Start of Provided material
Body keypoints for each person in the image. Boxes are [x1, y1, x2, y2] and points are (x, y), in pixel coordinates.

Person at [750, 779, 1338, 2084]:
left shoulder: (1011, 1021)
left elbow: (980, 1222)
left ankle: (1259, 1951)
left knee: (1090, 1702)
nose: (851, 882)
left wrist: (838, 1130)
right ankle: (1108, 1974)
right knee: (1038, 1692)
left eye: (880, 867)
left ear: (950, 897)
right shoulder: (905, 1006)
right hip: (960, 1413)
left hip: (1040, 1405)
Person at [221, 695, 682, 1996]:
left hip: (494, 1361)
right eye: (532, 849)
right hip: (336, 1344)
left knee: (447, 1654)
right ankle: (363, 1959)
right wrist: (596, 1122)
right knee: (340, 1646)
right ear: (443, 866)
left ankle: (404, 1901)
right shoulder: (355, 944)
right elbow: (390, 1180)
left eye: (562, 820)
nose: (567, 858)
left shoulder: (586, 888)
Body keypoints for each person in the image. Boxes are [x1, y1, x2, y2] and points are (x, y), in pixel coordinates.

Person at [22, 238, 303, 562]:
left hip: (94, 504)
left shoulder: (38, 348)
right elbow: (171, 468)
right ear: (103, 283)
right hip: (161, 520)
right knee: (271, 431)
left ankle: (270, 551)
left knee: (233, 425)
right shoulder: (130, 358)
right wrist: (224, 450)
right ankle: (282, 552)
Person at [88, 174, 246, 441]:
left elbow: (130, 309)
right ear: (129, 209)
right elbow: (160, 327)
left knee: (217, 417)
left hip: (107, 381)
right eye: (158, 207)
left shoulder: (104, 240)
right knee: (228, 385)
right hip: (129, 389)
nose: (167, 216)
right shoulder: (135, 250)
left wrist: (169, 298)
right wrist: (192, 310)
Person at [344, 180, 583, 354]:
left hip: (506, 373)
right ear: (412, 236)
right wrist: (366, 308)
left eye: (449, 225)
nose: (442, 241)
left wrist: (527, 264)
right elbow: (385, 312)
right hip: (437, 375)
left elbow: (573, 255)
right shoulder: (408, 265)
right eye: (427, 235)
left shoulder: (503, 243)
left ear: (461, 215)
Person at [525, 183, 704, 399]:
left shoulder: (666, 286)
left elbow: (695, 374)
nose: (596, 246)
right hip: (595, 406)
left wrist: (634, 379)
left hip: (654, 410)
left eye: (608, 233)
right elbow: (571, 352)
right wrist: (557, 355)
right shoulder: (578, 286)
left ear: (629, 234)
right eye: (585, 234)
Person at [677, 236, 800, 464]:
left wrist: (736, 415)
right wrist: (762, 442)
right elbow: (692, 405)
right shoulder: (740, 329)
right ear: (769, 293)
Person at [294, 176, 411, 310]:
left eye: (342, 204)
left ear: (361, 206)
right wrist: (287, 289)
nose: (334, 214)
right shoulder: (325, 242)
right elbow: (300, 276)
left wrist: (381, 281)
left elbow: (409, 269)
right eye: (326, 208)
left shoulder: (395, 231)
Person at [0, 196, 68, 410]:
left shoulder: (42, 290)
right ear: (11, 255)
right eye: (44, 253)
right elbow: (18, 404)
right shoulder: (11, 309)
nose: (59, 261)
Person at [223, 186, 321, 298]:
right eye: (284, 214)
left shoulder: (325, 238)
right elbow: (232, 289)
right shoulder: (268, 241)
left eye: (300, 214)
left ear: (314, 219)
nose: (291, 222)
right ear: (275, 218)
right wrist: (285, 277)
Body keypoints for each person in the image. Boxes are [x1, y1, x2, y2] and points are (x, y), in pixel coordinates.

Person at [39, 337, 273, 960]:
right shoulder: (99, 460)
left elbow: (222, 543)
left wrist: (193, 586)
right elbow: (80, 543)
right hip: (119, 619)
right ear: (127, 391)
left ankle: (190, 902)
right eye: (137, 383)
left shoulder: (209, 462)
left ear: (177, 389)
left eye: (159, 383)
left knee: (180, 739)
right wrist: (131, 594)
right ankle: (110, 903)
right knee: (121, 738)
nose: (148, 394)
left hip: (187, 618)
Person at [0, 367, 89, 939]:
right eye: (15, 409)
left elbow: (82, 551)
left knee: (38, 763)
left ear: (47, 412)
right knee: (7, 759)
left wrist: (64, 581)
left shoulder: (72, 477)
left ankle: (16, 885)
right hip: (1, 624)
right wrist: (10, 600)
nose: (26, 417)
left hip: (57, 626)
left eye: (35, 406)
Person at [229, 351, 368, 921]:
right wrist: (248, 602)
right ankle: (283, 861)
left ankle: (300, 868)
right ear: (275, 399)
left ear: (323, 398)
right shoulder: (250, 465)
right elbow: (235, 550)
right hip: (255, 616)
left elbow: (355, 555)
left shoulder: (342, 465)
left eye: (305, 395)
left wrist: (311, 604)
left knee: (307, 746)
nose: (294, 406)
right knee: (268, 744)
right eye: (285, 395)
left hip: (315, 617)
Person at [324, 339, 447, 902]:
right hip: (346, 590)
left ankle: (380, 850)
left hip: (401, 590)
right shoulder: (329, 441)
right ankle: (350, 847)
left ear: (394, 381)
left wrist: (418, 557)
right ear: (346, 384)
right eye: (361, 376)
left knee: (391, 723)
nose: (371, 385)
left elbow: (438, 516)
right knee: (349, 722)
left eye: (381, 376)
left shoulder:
End of Provided material
-- What the task asks --
Quote the records above from their first line through the line containing "right wrist: (557, 355)", both ends included.

-- Task solution --
Body keypoints for each person in the image. Boxes are [x1, y1, x2, y2] and points are (x, y), in pixel coordinates.

Person at [750, 779, 1338, 2084]:
left shoulder: (1011, 1021)
left elbow: (980, 1222)
left ankle: (1259, 1951)
left knee: (1090, 1702)
nose: (851, 882)
left wrist: (838, 1130)
right ankle: (1108, 1974)
right knee: (1038, 1692)
left eye: (880, 867)
left ear: (950, 897)
right shoulder: (905, 1006)
right hip: (960, 1413)
left hip: (1040, 1405)
Person at [221, 695, 682, 1996]:
left hip: (494, 1361)
right eye: (532, 849)
right hip: (336, 1344)
left knee: (447, 1654)
right ankle: (363, 1959)
right wrist: (596, 1122)
right knee: (340, 1646)
right ear: (443, 866)
left ankle: (404, 1901)
right shoulder: (355, 944)
right elbow: (390, 1180)
left eye: (562, 820)
nose: (567, 858)
left shoulder: (586, 888)
Body keypoints for each person in the image. Boxes are [x1, y1, x2, y2] and points are (x, y), in pixel coordinates.

Person at [22, 238, 303, 562]:
left hip: (94, 504)
left shoulder: (38, 348)
right elbow: (171, 468)
right ear: (103, 283)
right hip: (161, 520)
right knee: (271, 431)
left ankle: (270, 551)
left knee: (233, 425)
right shoulder: (130, 358)
right wrist: (224, 450)
right ankle: (282, 552)
Person at [88, 174, 246, 441]:
left elbow: (130, 309)
right ear: (129, 209)
right elbow: (160, 327)
left knee: (217, 417)
left hip: (107, 381)
right eye: (158, 207)
left shoulder: (104, 240)
right knee: (228, 385)
right hip: (129, 389)
nose: (167, 216)
right shoulder: (135, 250)
left wrist: (169, 298)
right wrist: (192, 310)
Person at [344, 180, 583, 354]:
left hip: (506, 373)
right ear: (412, 236)
right wrist: (366, 308)
left eye: (449, 225)
nose: (442, 241)
left wrist: (527, 264)
right elbow: (385, 312)
right hip: (437, 375)
left elbow: (573, 255)
right shoulder: (408, 265)
right eye: (427, 235)
left shoulder: (503, 243)
left ear: (461, 215)
Person at [525, 183, 704, 399]:
left shoulder: (666, 286)
left elbow: (695, 374)
nose: (596, 246)
right hip: (595, 406)
left wrist: (634, 379)
left hip: (654, 410)
left eye: (608, 233)
right elbow: (571, 352)
right wrist: (557, 355)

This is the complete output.